Bonn - Die Wettbewerbshüter fanden deutliche Worte: Das Vermarktungsmodell des Ligaverbandes DFL genüge nicht den kartellrechtlichen Ansprüchen, teilte die Behörde am Donnerstag in Bonn mit. Auch von der Deutschen Fußball Liga (DFL) noch vorgeschlagene Änderungen reichten nicht aus. "Daher würde das Vermarktungsmodell förmlich untersagt, wenn die DFL daran festhalten sollte", erklärte das Kartellamt.

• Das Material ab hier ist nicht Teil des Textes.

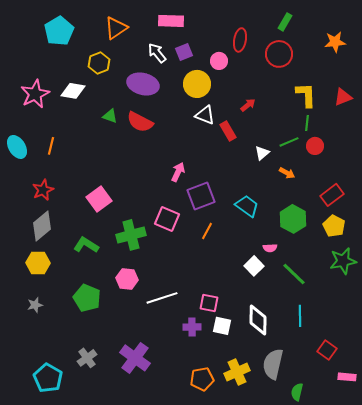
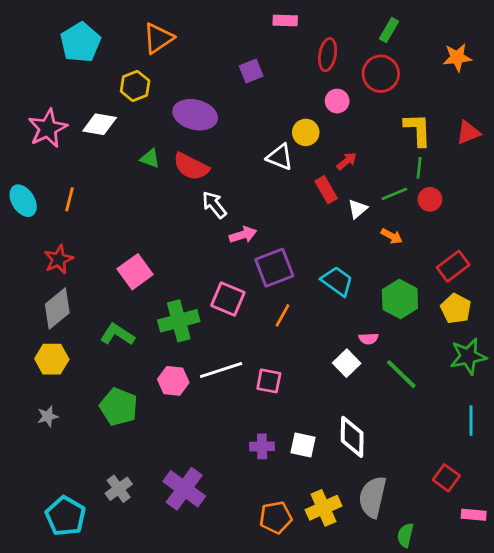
pink rectangle: (171, 21) -> (285, 20), moved, size x0.7
white arrow: (157, 53) -> (214, 205), moved
pink circle: (219, 61) -> (337, 101), moved
yellow circle: (197, 84) -> (306, 132), moved, size x0.7
red arrow: (248, 105) -> (347, 161), moved
red rectangle: (228, 131) -> (326, 190), moved
pink arrow: (178, 172) -> (243, 235), turned 48
white line: (162, 298) -> (221, 370), moved
pink square: (209, 303) -> (269, 381), moved
cyan line: (300, 316) -> (471, 420), moved

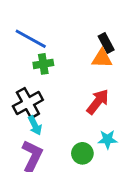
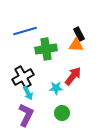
blue line: (31, 39) -> (25, 31), turned -45
green cross: (43, 64) -> (46, 49), moved, size x1.5
cyan star: (108, 139) -> (56, 88), moved

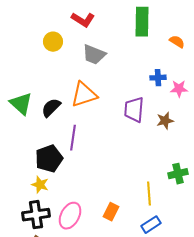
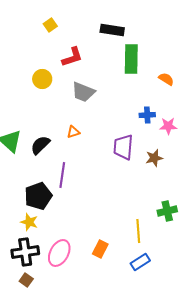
red L-shape: (83, 20) -> (72, 57), turned -50
orange triangle: (84, 95) -> (73, 132), size x0.5

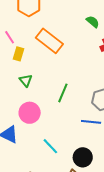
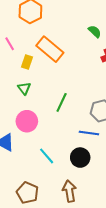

Das Modell beteilige die Fernsehzuschauer nicht angemessen, hieß es zur Begründung. Die Behörde will den von der DFL zentral organisierten Verkauf der Vereinsrechte nur dann genehmigen, wenn die Zuschauer im frei empfangbaren Fernsehen eine Zusammenfassung der Samstagsbegegnungen vor 20.00 Uhr bekommen.
Der Ligavorstand mit Präsident Reinhard Rauball an der Spitze berät in Frankfurt am Main über die neue Situation. Die Entscheidung könnte für die Bundesligisten finanzielle Einbußen bedeuten. Der Drei-Milliarden-Deal mit der Kirch-Tochter Sirius steht nunmehr auf der Kippe, zumal die Grundlage für die Umsetzung des Vertrages mit der Kartellamtsentscheidung entfallen ist.
Die DFL hat die Vermarktung an die Agentur Sirius des Medienmoguls Leo Kirch vergeben, die im Gegenzug Erlöse von 500 Millionen Euro pro Saison garantiert. Bei einer früheren Zusammenfassung im frei empfangbaren Fernsehen wird es Experten zufolge schwer, diese Summe einzuspielen. Derzeit kassiert die Liga - mit der frühen ARD-Sportschau - 420 Millionen Euro.